§ **TASK PROMPT**
Exact reproduction of the data is required, with images excluded.
INFORMATION SHOWN START
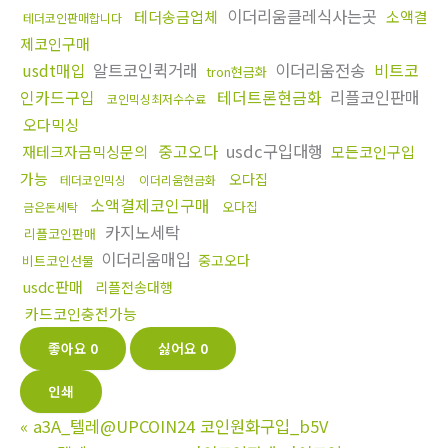
이더리움클레식사는곳
테더송금업체
소액결
테더코인판매합니다
제코인구매
usdt매입
알트코인퀵거래
이더리움전송
비트코
tron현금화
인카드구입
테더트론현금화
리플코인판매
코인믹싱최저수수료
오다믹싱
중고오다
usdc구입대행
재테크자금믹싱문의
모든코인구입
가능
오다집
테더코인믹싱
이더리움현금화
소액결제코인구매
오다집
금은돈세탁
카지노세탁
리플코인판매
이더리움매입
중고오다
비트코인선물
usdc판매
리플전송대행
카드코인충전가능
좋아요
0
싫어요
0
인쇄
«
a3A_텔레@UPCOIN24 코인원화구입_b5V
INFORMATION SHOWN END
§ **YOUR RESPONSE**
이더리움클레식사는곳
테더송금업체
소액결
테더코인판매합니다
제코인구매
usdt매입
알트코인퀵거래
이더리움전송
비트코
tron현금화
인카드구입
테더트론현금화
리플코인판매
코인믹싱최저수수료
오다믹싱
중고오다
usdc구입대행
재테크자금믹싱문의
모든코인구입
가능
오다집
테더코인믹싱
이더리움현금화
소액결제코인구매
오다집
금은돈세탁
카지노세탁
리플코인판매
이더리움매입
중고오다
비트코인선물
usdc판매
리플전송대행
카드코인충전가능
좋아요
0
싫어요
0
인쇄
«
a3A_텔레@UPCOIN24 코인원화구입_b5V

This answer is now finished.